Video from: Jeremy Wade
Not only are brown trout popular as fishing targets, but they are also sought after due to the fact that they are succulent and delicious. Many people would argue that a freshly caught and cooked wild trout simply cannot be beaten in taste, and of course it tastes all the sweeter if it’s a trout that you’ve managed to catch yourself. As fishing is not everybody’s cup of tea, trout are of course farmed for eating, and in many places around the world aquaculture makes up an important part of the economy and ensure the employment of many people.
Although trout farming is often economically beneficial, the introduction of these fish into waters (for both aquaculture and sport fishing reasons) where they are not normally found can see, and has seen, serious environmental consequences in a number of countries, particularly Australia. The introduction of these trout has seen a decline in native fish species, and also had an impact on freshwater plant life. Large numbers of introduced trout have the ability to influence whole ecosystems, even when their population levels are controlled by environmental services.
Often, trout are bred in captivity and young fingerlings are introduced into waterways. These fish are genetically manipulated to ensure that they are unable to breed in the wild, a process that is used to control the population levels of these fish. However, even though these fish may be unable to breed, their presence can still have an alarmingly large effect on the diversity of life within a waterway. Introduced trout compete with native species for food, space, and other resources, and may be aggressive enough to alter the spawning and breeding habits of native species. For these reasons, it is vital that the introduction of these fish is strictly controlled and appropriately regulated.
Conserving the Brown Trout
Despite the fact that these fish have been introduced into waterways right across the world, it is actually rare to find independent, self-sustaining populations of brown trout.
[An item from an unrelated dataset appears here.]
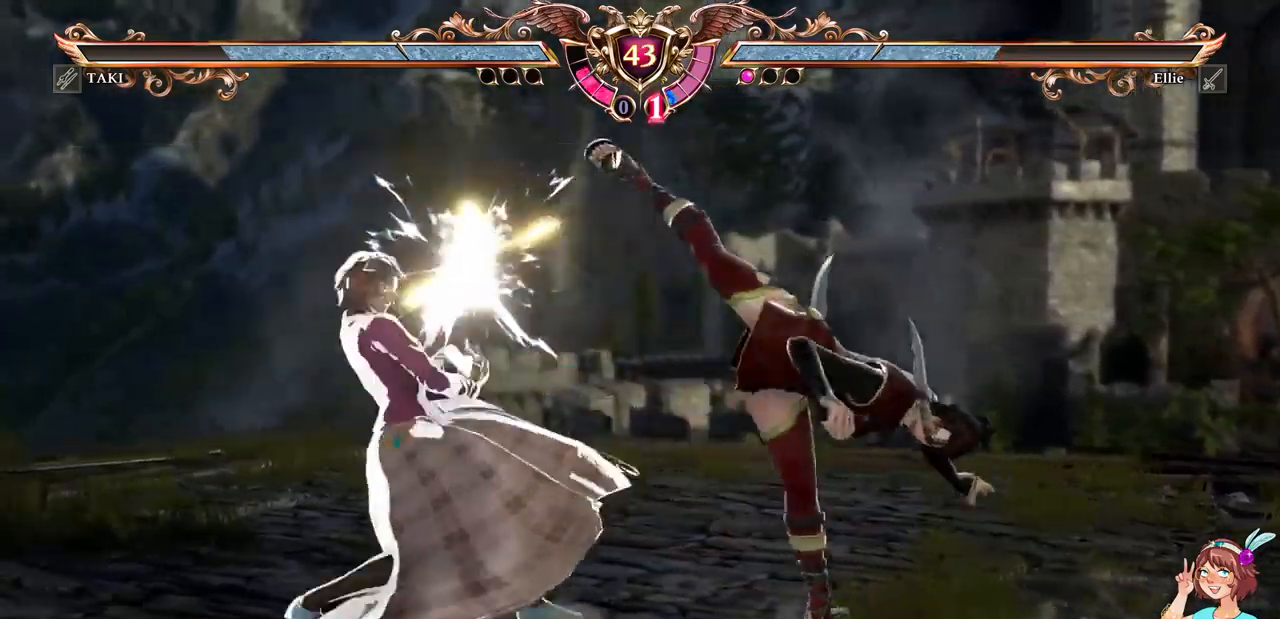
{"buttons": ["DPAD_UP"], "events": [[333, "A", "up"], [400, "DPAD_UP", "down"]]}
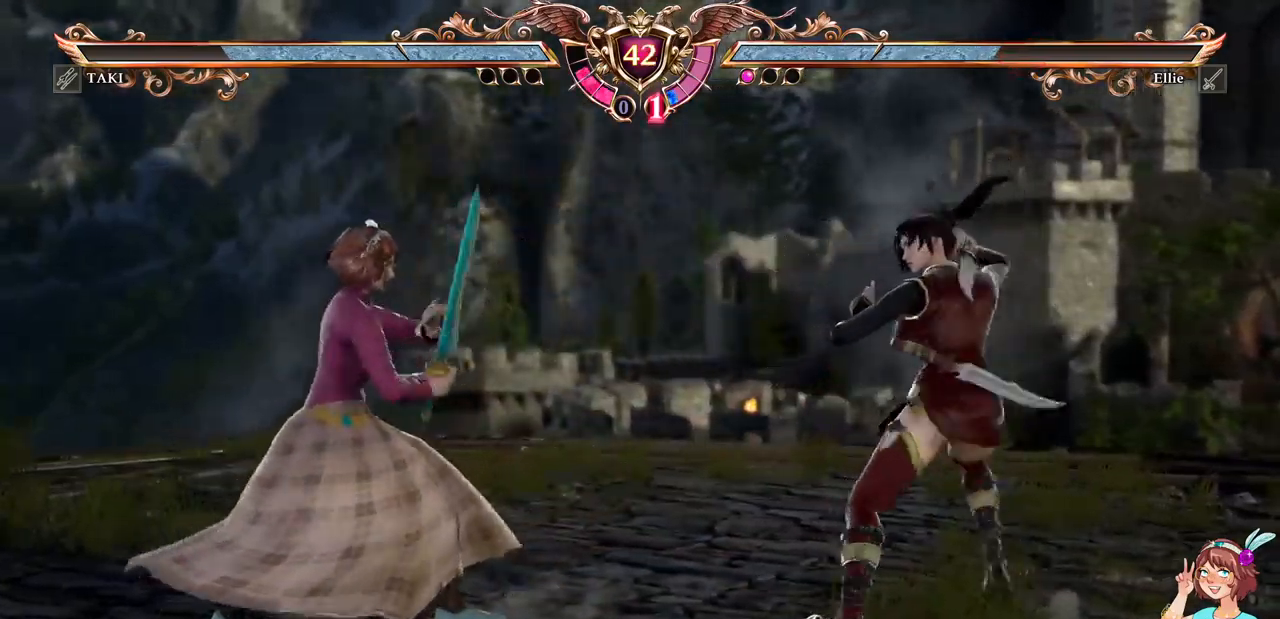
{"buttons": ["A"], "events": [[33, "A", "down"], [67, "DPAD_UP", "up"], [150, "DPAD_RIGHT", "down"], [167, "DPAD_DOWN", "down"], [217, "A", "up"], [367, "DPAD_DOWN", "up"], [400, "A", "down"], [400, "DPAD_RIGHT", "up"]]}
Native populations are actually on the decline due predominantly to a number of environmental factors, including habitat degradation, contamination of water supplies, increased water temperature and many additional reasons.
A phenomenon known as “summer kills” describes a horror movie like scenario where hundreds of brown trout are found dead in waterways, and occurs frequently each season. This is caused by an increased water temperature in summer, which decreases the amount of dissolved oxygen in the water and essentially causes the fish to have an insufficient supply of oxygen. Fish in waterways surrounded by agricultural land can also be subjected to poisoning from pesticides or fertilizers.
As you can see, balancing the damage brown trout can cause to an ecosystem versus their vulnerability due to environmental factors is a difficult situation, and we can only hope that these great fish are well preserved and remain in our waterways for years to come.